- **Source extract**
Thats my favourite word Catharine. Despite studying French from the age of 6 at a progressive school in London, I never got past a certain point. When we moved here I still had my schoolgirl French, whereas my husband had forged ahead studying it for 5 years before we moved out and is very good with the grammar too. He studied French with the open university for a year to boot.
Despite all of his efforts we discovered most locals, artisans, neighbours seem to speak directly to me rather than him, we realised at some point its because I tend to use certain phrases and words (love Boff)! and am great with hand use and shoulders...plus the expelling of air...'poooouf'. It seems people feel more comfortable with my simple nodding and facial expressions than his perfect Parisian French phrasing and grammar.
I'm still a little puzzled about this accident at birth Simon. Did you speak English in utero and when delivered were dropped on your head resulting in an instant conversion to francophonie?
We have a group here called "Olav H", great wordplay:-)
"Oh la vache!" means a sort of "well I never". It's quite quaint. These days maybe OMG. Mr Welsh grandfather NEVER SWORE or used non chapel words. His worst expression was "Oh! Heck!" Times have rather changed and the passenger on a London omnibus has to listen, whether they like it or not, to an incessant stream of filth from their fellow travellers. GANGSTA and OTHER ARGOT. Sometimes it's fortunate that one understands little. My nicest of all memories of travelling by Underground in London was perceiving that my elderly neighbour was reading an even older leather bound tome. Closer peeking revealed the Psalms. Most carefully and without wishing to disturb the delighful reverie I managed to determine the identity of the gentleman. Lord Longford no less. Another of my interminable but true ramblings. In my dotage I have returned to reading the Psalms as well. Rosbif is fine and conjours Falstaffian images, Agincourt, Crecy.......

- **Data extract**

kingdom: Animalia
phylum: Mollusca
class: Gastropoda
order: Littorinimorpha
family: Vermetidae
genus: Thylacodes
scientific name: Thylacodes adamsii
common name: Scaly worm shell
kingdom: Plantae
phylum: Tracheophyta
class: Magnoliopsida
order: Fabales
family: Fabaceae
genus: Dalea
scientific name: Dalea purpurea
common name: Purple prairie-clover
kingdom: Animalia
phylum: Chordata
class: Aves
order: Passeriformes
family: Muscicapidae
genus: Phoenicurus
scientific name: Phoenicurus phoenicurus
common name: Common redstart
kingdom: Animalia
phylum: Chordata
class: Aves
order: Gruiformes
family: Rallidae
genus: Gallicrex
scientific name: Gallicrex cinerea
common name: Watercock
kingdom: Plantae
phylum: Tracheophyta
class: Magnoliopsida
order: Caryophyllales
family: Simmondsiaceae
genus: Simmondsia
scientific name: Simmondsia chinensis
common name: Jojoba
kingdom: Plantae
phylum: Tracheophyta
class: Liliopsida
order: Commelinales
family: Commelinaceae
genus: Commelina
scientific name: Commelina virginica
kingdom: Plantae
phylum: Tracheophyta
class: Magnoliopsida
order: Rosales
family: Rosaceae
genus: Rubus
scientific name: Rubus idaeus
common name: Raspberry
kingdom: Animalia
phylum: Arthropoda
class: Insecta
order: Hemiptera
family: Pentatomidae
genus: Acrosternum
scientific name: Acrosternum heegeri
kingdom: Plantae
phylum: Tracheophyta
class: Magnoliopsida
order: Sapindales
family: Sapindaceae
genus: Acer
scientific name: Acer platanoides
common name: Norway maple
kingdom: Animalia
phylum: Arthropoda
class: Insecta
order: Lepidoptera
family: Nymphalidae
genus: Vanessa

- **What you will do**
Copy word for word the part of the comment thread that opens with the words containing "Despite all of" and closes with "conversion to francophonie?". The listing is separate material and has nothing to do with the comment thread.

- **Task result**
Despite all of his efforts we discovered most locals, artisans, neighbours seem to speak directly to me rather than him, we realised at some point its because I tend to use certain phrases and words (love Boff)! and am great with hand use and shoulders...plus the expelling of air...'poooouf'. It seems people feel more comfortable with my simple nodding and facial expressions than his perfect Parisian French phrasing and grammar.
I'm still a little puzzled about this accident at birth Simon. Did you speak English in utero and when delivered were dropped on your head resulting in an instant conversion to francophonie?